The South Korean government intends to revise the current tax rules to introduce more benefits for companies developing blockchain and other nascent technologies, industry website Coindesk has reported.
Under the new plan, which was unveiled on Wednesday, taxes are to be reduced for businesses dealing with a range of 157 "new-growth technologies" in 11 areas. In addition, the government is considering changing the requirement for companies to be eligible for tax reduction benefits. Under the current tax regime, in order to get such benefits, a company must allocate over 5% of its the previous year's gross sales to research and development and 10% of the R&D investment should focus on new growth technologies.
This requirement, however, prevents start-ups that are in their first year to become eligible for tax deduction. In order to address that, the government proposed the requirement to be changed to more than 5% of the current year's gross sales.
The government will reveal more details about the plan on July 26. The changes are expected to take effect by the first quarter of next year.
Yesterday’s announcement followed a meeting of ministers from eight government agencies working on economic policy. This was the second such meeting in a week, as the ministers held discussions on the same topic on Friday.

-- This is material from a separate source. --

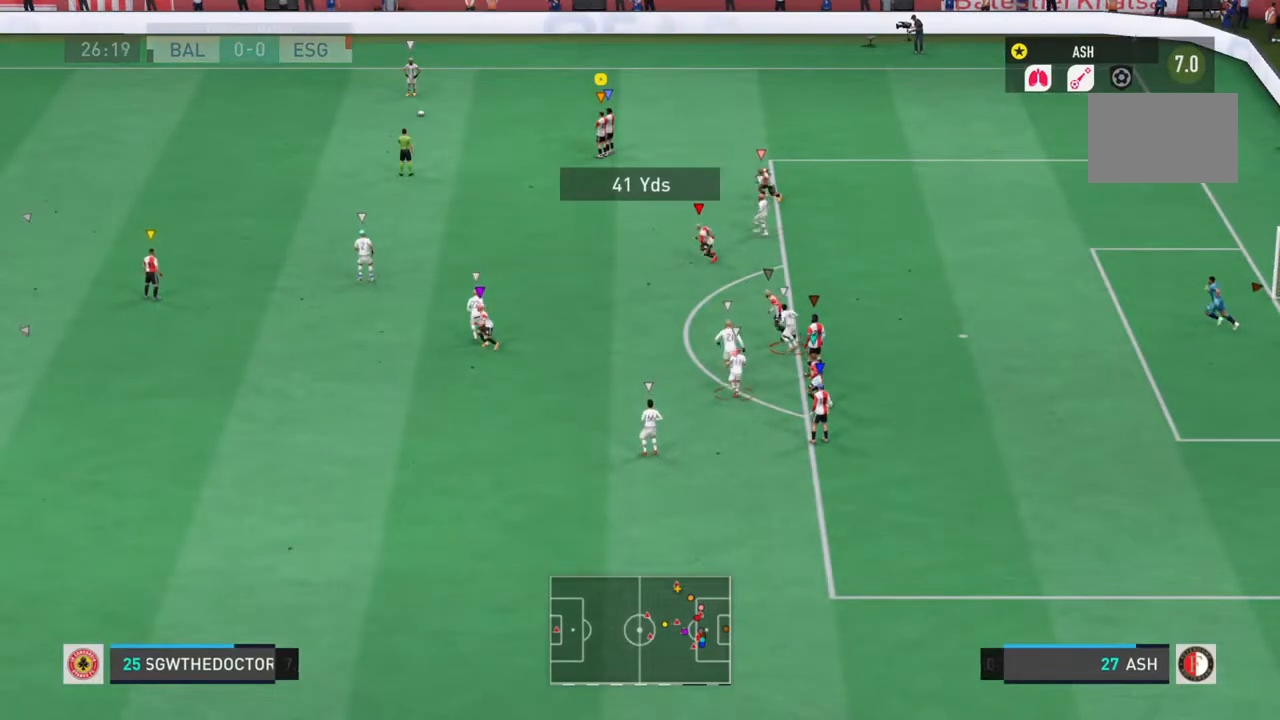
{"buttons": ["TRIANGLE"], "left_stick": "center", "right_stick": "center", "events": [[50, "TRIANGLE", "up"], [433, "TRIANGLE", "down"]]}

Local news agency Yonhap reported at the time that the new tax rule would apply to South Korea-based firms that focus on blockchain technology, regardless of whether they are foreign or domestic businesses.
The South Korean government has demonstrated that it is willing to support the development of blockchain technology, as part of its broader push for innovation growth. Last month, the Ministry of Science and ICT published a blockchain development strategy and revealed that the government plans to invest $9 million by the end of 2019 to support blockchain pilot programmes.